To contact the British Dietetic Association please use the contact page below: http://www.bda.uk.com/contact.html

Not exactly what I would have expected from the main patient information portal of the NHS – I would have expected transparent and auditable sources of the information that is provided.

In the end, I emailed both organisations. Five days later I did get an email from the BDA assigning me a named person who would provide a response within 10 days. That was 20 days ago and counting.

Meanwhile, I have not received a response from the Department of Health other than an automated acknowledgement of my email which had an intriguing line:

If your enquiry is about a medical matter, please contact NHS 111 or visit NHS Choices, or contact your GP surgery.

They may want to add health visitors to their list. I’m therefore not getting my hopes up that I will get an answer any time soon.

Vitamin drops are not cancer treatment and waiting months for an answer (or not getting one at all) is probably neither here nor there.

I’m not recounting this episode to have a rant. The point I’m trying to make is a more fundamental one. If we want to succeed in our quest to reduce unwarranted variation in practice across the NHS, just focusing on the “supply side” is unlikely to be sufficient. Yes, we need better commissioning and more transparency on adherence to, for example, NICE guidance. But unlocking the power of the patient voice promises to be equally or even more important. Patients demanding evidence on why proposed treatments are best will transform the traditional relationship of doctor and patient. In some areas this is already happening, for example with HIV and other long-term conditions. But in most areas we still have a long way to go.

If the above example is anything to go by (and it may not), it is still far too difficult for patients to navigate the vast evidence base – and in some cases we know that it is equally impossible for medical professionals given the proliferation of knowledge. Here are some thoughts:

–          Firstly and arguably most fundamentally, unless we create a culture where health professionals – in our case health visitors – have the courage to expose the limits of medical knowledge and explore the room for personalised decisions jointly with patients, we won’t succeed.

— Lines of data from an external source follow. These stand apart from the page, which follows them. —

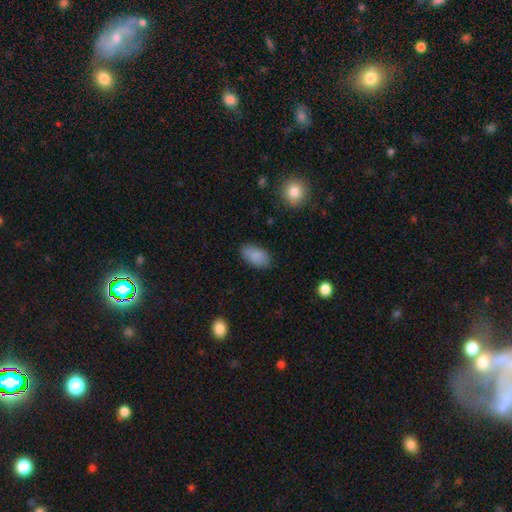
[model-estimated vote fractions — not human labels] smooth 87%, star or artifact 8%, featured or disk 6%. Down the decision tree: how rounded — in between (93%); merging — none (81%).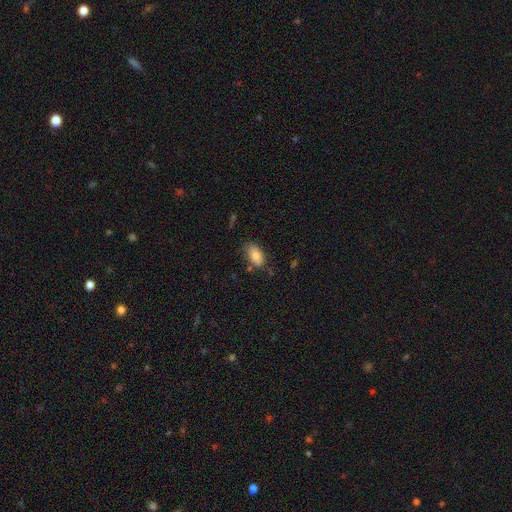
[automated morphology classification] A smooth galaxy with no disk features (80%) that is in between round and cigar-shaped (92%).

Vote fractions:
- Smooth or featured? smooth: 80% / featured or disk: 12% / star or artifact: 8%
- How rounded? in between: 92% / round: 5% / cigar-shaped: 2%
- Merging? none: 73% / minor disturbance: 20% / major disturbance: 4% / merger: 3%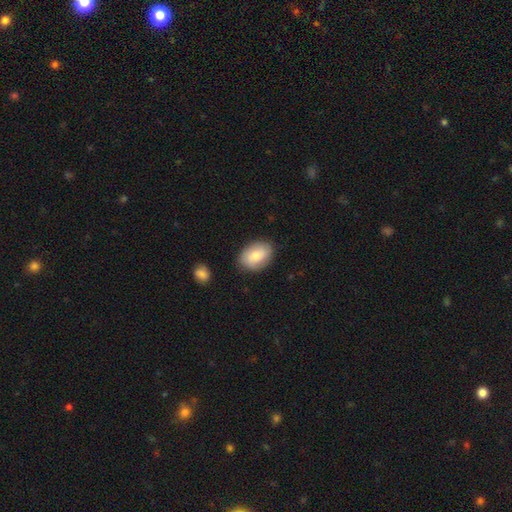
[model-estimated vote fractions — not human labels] Q: Smooth or featured?
A: smooth (77%); runner-up: featured or disk (17%)
Q: How rounded?
A: in between (82%); runner-up: round (16%)
Q: Merging?
A: none (84%); runner-up: minor disturbance (12%)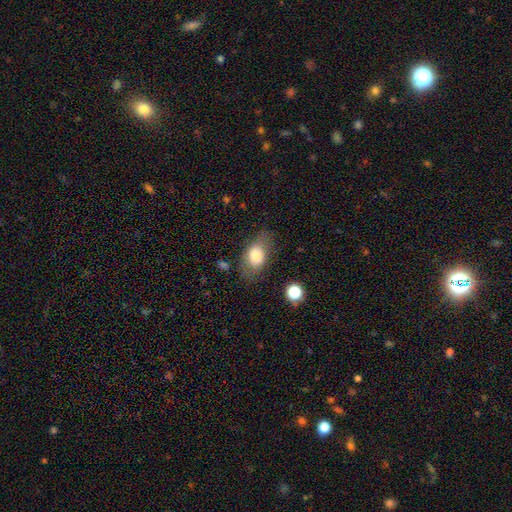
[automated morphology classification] This is likely a smooth galaxy (74%). How rounded: clearly in between (85%). Merging: likely none (68%).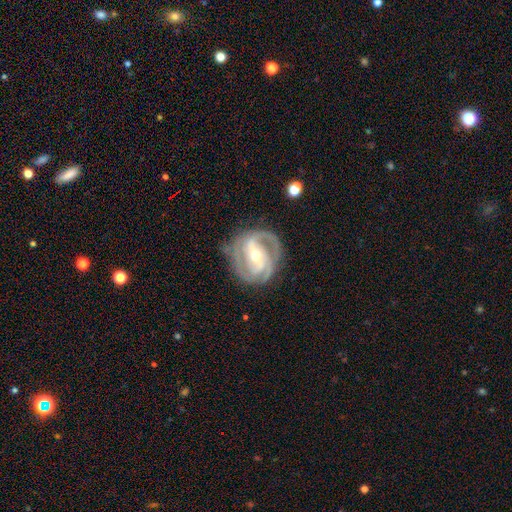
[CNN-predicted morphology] A featured or disk galaxy (91%) with a strong bar (47%), 2 (44%) tight (50%) spiral arms (97%) and a moderate central bulge (52%). Merging: none (77%).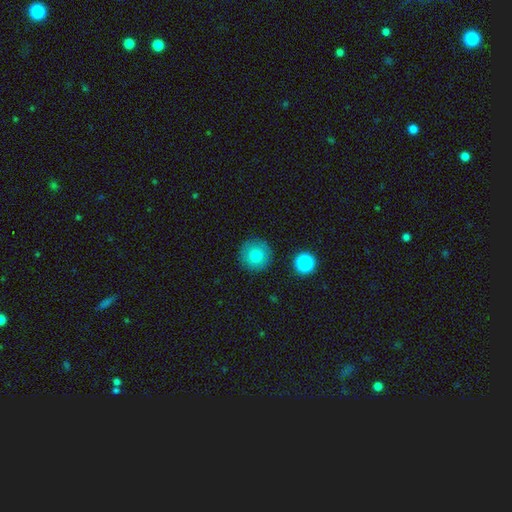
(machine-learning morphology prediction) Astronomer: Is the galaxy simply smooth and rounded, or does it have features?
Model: smooth — 82%.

This requires a new type of relationship between patient and health professionals, one that accepts that there are few definite answers and genuinely engages and considers the patient and their circumstances and wishes in care decisions.

–          Secondly, this will only work if patients accept their responsibility to be inquisitive. I wish someone would take a look at the average time we spend researching and deciding on our new car or TV, compared to our choice of hospital or clinician.

–          Thirdly, we need to find better ways of presenting and summarising evidence – academic journals are an important filter but they are often inaccessible for those not working in one particular speciality area and certainly most patients. Cochrane has made a start in displaying meta-studies in more intuitive ways but just imagine what could happen if people like David McCandless (Information is Beautiful) or Hans Rosling (Gapminder) focused their creative brains on the task (there are plenty more so forgive me).

–          Fourthly, NHS Choices should not publish any advice without a reference to the primary evidence. If there is no or conflicting evidence, say so.

–          Finally, don’t make patients do all the hard work – treat them as valued customers and support them in making informed healthcare decisions. Don’t send them from pillar to post or, in the case of the Department of Health, in circles while at the same time theorise about the power of patient engagement.